As mulheres modernas e independentes

Estes casos são paradigmáticos, denotam ignorância acerca das dinâmicas de violência doméstica, desinteresse pelo contributo dos técnicos, e uma visão francamente estereotipada sobre as mulheres “modernas e independentes”.

1. O Supremo Tribunal Administrativo reduziu em 60 mil euros o valor da indemnização atribuída a uma mulher que ficara com lesões irreversíveis e uma incapacidade permanente de 73%, após uma cirurgia ginecológica na Maternidade Alfredo da Costa, com o argumento de que a sexualidade para uma mulher de 50 anos e com dois filhos era coisa de somenos. Na última segunda-feira, o Conselho da Europa aproveitou este exemplo para fazer uma série de recomendações sobre saúde sexual e reprodutiva das mulheres e combater aquilo que são os descarados estereótipos de género. E fez bem. Eles estão no meio de nós.

2. O Tribunal Judicial de Viseu, por exemplo, não valorizou as queixas de uma mulher vítima de violência doméstica por a mesma lhe parecer talvez demasiado emancipada, porque “denotou em audiência de julgamento ser uma mulher moderna, consciente dos seus direitos, autónoma, não submissa, empregada e com salário próprio, não dependente do marido”. No acórdão pode ler-se que, dado o seu carácter forte e independente, “dificilmente a assistente aceitaria tantos actos de abuso pelo arguido, e durante tanto tempo, sem os denunciar e tentar erradicar se necessário dele se afastando.” O arguido foi absolvido de vários crimes de violência doméstica, de perturbação da vida privada e de injúrias. Foi condenado por posse de arma proibida.

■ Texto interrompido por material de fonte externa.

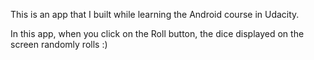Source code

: This is an app that I built while learning the Android course in Udacity.

In this app, when you click on the Roll button, the dice displayed on the screen randomly rolls :)

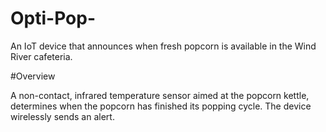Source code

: # Opti-Pop-
An IoT device that announces when fresh popcorn is available in the Wind River cafeteria. 

#Overview

A non-contact, infrared temperature sensor aimed at the popcorn kettle, determines when the popcorn has finished its popping cycle. The device wirelessly sends an alert.
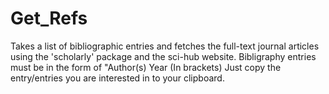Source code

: # Get_Refs
Takes a list of bibliographic entries and fetches the full-text journal articles using the 'scholarly' package and the sci-hub website.
Bibligraphy entries must be in the form of "Author(s) Year (In brackets)
Just copy the entry/entries you are interested in to your clipboard.
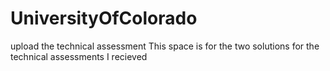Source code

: # UniversityOfColorado
upload the technical assessment 
This space is for the two solutions for the technical assessments I recieved 
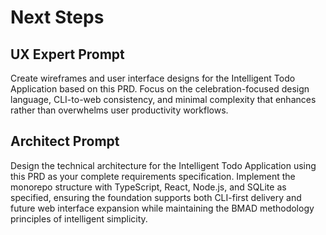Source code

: # Next Steps

## UX Expert Prompt
Create wireframes and user interface designs for the Intelligent Todo Application based on this PRD. Focus on the celebration-focused design language, CLI-to-web consistency, and minimal complexity that enhances rather than overwhelms user productivity workflows.

## Architect Prompt
Design the technical architecture for the Intelligent Todo Application using this PRD as your complete requirements specification. Implement the monorepo structure with TypeScript, React, Node.js, and SQLite as specified, ensuring the foundation supports both CLI-first delivery and future web interface expansion while maintaining the BMAD methodology principles of intelligent simplicity.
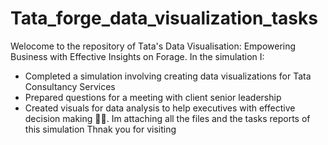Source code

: # Tata_forge_data_visualization_tasks
Welocome to the repository of Tata's Data Visualisation: Empowering Business with Effective Insights on Forage.
In the simulation I:
 * Completed a simulation involving creating data visualizations for Tata
  Consultancy Services
 * Prepared questions for a meeting with client senior leadership
 * Created visuals for data analysis to help executives with effective decision
  making 👨‍💻.
Im attaching all the files and the tasks reports of this simulation
Thnak you for visiting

3. O facto de o Conselho Superior da Magistratura ter aberto processos disciplinares aos dois juízes do Tribunal da Relação do Porto que invocaram o adultério para censurar uma vítima de violência doméstica, e desvalorizar as agressões de que foi alvo, parece ser um incómodo para juízes e juízas pouco sensíveis a qualquer tipo de escrutínio que não seja endógeno. A reacção de um grupo de juízes à decisão do conselho não se fez esperar. Para este grupo, criticar aquele acórdão no espaço público é uma ameaça à sua independência. Os mais interessados nesse combate aos estereótipos deveriam ser os próprios magistrados. Estes casos são paradigmáticos, denotam ignorância acerca das dinâmicas de violência doméstica, desinteresse pelo contributo dos técnicos, e uma visão francamente estereotipada sobre as mulheres “modernas e independentes”. Não se pode confundir independência com impunidade. Não se pode confundir a lei com a moral. O que os juízes e juízas devem fazer é aplicar a primeira e ignorar a segunda.